**WHAT IS BEING ASKED:** Where the records below begin, start copying, and stop after the line that contains "23: (429, 275, 58.93)"; reproduce every line exactly but omit pictures.

─── RECORDS FOR THIS TASK ───

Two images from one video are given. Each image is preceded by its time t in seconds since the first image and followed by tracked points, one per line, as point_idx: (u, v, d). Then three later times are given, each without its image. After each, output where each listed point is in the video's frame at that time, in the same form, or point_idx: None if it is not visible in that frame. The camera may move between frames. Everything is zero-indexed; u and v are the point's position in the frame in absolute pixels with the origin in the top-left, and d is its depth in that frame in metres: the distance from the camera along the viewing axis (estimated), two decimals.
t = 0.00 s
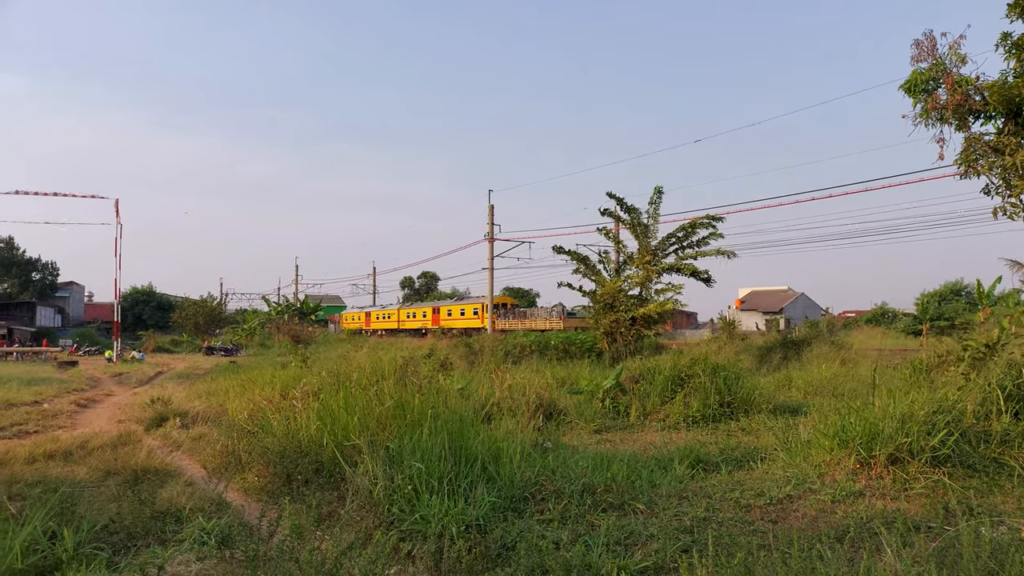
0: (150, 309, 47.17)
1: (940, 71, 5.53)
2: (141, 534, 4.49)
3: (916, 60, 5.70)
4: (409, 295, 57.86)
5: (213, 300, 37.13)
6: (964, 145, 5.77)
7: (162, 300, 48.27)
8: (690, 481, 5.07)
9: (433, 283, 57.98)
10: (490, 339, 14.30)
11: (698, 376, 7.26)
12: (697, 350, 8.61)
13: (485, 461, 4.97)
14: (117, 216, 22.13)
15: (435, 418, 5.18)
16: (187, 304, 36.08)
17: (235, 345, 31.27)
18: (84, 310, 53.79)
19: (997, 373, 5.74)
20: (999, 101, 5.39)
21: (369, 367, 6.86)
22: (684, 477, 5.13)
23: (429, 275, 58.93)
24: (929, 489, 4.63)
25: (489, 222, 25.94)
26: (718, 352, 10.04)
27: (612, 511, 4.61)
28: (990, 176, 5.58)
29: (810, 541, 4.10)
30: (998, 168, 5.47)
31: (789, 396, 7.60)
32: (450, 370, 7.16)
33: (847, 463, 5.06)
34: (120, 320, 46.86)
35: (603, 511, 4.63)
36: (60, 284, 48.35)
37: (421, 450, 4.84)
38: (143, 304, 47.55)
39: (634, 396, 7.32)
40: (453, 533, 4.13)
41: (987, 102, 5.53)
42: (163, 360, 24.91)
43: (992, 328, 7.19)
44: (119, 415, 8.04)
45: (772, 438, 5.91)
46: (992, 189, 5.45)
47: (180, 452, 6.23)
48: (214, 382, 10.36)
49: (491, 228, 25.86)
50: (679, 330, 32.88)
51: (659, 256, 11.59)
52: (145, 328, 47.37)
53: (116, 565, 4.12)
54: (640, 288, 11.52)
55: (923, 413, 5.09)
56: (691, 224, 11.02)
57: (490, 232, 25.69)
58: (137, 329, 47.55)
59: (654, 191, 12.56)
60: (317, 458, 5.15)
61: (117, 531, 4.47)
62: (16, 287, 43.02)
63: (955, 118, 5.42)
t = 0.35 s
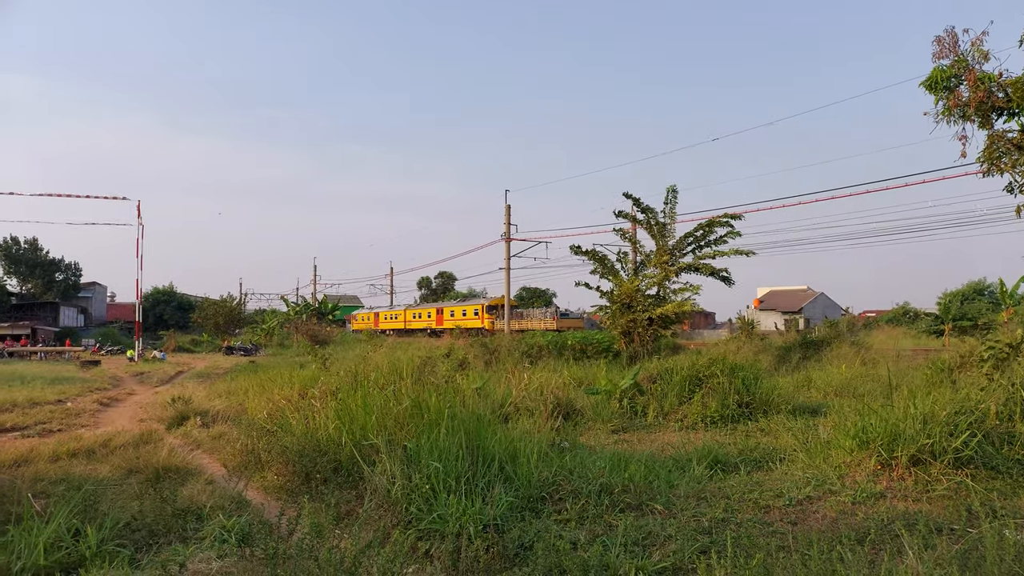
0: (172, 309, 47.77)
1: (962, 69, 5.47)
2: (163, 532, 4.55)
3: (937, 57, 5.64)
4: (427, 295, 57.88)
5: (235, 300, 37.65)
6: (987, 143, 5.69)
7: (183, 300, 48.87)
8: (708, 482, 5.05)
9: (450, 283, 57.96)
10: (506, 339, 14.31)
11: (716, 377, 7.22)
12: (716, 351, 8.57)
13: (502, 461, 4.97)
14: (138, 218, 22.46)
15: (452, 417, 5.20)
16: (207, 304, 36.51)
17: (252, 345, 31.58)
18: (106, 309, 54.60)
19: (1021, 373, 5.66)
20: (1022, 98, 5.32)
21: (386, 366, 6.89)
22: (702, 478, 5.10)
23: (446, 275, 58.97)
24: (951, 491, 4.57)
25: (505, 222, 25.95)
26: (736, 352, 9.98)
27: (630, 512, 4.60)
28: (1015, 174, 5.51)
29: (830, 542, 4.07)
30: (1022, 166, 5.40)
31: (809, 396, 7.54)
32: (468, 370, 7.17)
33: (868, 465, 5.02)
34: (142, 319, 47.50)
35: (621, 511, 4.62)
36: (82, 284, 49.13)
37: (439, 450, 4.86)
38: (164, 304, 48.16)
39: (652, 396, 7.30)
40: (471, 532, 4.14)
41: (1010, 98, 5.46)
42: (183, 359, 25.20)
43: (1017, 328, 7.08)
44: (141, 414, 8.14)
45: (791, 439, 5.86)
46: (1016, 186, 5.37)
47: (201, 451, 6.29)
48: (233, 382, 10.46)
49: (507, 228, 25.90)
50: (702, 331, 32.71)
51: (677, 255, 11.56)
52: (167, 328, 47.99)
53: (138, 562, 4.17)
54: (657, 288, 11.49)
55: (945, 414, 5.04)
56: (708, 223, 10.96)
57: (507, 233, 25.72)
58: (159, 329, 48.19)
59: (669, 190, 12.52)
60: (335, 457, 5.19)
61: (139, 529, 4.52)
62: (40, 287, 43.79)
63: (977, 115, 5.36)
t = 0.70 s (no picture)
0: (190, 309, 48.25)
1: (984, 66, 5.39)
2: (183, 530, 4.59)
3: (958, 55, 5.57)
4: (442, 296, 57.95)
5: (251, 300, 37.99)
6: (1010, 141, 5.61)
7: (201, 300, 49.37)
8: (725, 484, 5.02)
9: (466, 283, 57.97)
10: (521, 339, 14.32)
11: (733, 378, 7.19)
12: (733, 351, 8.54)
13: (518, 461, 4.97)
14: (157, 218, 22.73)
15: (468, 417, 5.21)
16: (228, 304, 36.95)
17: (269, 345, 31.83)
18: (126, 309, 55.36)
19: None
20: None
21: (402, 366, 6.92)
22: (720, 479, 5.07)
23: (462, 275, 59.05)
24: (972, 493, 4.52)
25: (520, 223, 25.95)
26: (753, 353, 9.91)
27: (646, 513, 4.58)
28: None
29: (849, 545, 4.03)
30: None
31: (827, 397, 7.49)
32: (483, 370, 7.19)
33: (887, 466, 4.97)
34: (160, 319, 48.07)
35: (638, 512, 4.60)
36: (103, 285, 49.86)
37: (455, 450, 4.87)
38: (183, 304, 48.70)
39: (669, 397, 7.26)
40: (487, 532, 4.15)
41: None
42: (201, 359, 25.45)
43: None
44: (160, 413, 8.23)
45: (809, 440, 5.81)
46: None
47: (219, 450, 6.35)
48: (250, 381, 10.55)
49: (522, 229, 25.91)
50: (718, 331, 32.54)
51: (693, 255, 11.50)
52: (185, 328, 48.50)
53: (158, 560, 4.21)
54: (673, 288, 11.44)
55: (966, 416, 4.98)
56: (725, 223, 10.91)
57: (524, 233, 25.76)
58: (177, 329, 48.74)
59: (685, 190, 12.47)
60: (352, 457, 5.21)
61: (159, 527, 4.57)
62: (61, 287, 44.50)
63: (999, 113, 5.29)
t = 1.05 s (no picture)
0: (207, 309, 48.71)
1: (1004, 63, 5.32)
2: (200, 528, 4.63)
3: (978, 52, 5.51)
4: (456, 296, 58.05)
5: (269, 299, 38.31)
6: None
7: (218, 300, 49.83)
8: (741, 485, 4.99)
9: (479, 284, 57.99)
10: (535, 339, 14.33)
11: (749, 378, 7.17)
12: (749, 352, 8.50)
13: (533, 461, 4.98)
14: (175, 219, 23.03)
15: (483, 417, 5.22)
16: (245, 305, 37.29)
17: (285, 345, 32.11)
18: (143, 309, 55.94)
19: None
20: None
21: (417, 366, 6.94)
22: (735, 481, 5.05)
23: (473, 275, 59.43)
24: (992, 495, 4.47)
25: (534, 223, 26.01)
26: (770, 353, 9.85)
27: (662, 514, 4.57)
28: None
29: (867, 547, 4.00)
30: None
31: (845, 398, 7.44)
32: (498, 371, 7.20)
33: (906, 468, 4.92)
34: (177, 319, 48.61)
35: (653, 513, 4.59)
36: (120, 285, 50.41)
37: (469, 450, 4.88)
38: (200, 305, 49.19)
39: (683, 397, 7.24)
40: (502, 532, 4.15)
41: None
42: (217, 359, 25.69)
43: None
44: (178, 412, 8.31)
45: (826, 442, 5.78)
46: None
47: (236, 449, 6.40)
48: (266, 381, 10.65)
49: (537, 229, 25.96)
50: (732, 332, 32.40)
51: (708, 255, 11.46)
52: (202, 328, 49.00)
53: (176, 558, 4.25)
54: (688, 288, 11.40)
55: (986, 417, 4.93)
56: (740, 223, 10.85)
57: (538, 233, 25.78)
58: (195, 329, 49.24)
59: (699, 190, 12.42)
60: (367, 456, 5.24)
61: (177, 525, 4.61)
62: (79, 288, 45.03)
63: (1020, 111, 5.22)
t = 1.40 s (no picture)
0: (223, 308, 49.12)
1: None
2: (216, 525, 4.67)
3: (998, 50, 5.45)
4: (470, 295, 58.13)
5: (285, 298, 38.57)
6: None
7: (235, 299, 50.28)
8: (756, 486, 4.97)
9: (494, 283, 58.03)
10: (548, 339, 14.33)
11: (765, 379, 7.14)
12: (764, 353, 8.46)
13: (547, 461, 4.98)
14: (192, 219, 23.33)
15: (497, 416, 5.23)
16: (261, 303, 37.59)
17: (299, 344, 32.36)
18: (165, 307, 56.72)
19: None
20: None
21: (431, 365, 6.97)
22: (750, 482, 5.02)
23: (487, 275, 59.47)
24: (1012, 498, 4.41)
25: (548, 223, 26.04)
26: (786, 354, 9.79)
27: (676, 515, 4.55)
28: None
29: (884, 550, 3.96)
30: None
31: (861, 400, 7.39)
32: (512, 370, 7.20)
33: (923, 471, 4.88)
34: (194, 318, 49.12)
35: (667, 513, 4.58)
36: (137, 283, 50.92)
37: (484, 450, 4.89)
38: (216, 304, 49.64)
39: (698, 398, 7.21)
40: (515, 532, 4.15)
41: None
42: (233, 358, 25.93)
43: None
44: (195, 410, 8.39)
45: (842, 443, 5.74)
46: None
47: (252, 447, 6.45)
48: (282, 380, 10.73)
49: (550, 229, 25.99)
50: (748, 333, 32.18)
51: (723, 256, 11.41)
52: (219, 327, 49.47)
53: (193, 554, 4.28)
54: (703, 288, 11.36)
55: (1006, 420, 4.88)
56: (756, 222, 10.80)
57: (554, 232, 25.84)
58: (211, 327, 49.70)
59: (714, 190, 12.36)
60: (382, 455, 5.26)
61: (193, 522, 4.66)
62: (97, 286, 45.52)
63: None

───

**YOUR RESPONSE:**
Two images from one video are given. Each image is preceded by its time t in seconds since the first image and followed by tracked points, one per line, as point_idx: (u, v, d). Then three later times are given, each without its image. After each, output where each listed point is in the video's frame at that time, in the same form, or point_idx: None if it is not visible in that frame. The camera may move between frames. Everything is zero-indexed; u and v are the point's position in the frame in absolute pixels with the origin in the top-left, and d is its depth in that frame in metres: the distance from the camera along the viewing axis (estimated), two decimals.
t = 0.00 s
0: (150, 309, 47.17)
1: (940, 71, 5.53)
2: (141, 534, 4.49)
3: (916, 60, 5.70)
4: (409, 295, 57.86)
5: (213, 300, 37.13)
6: (964, 145, 5.77)
7: (162, 300, 48.27)
8: (690, 481, 5.07)
9: (433, 283, 57.98)
10: (490, 339, 14.30)
11: (698, 376, 7.26)
12: (697, 350, 8.61)
13: (485, 461, 4.97)
14: (117, 216, 22.13)
15: (435, 418, 5.18)
16: (187, 304, 36.08)
17: (235, 345, 31.27)
18: (84, 310, 53.79)
19: (997, 373, 5.74)
20: (999, 101, 5.39)
21: (369, 367, 6.86)
22: (684, 477, 5.13)
23: (429, 275, 58.93)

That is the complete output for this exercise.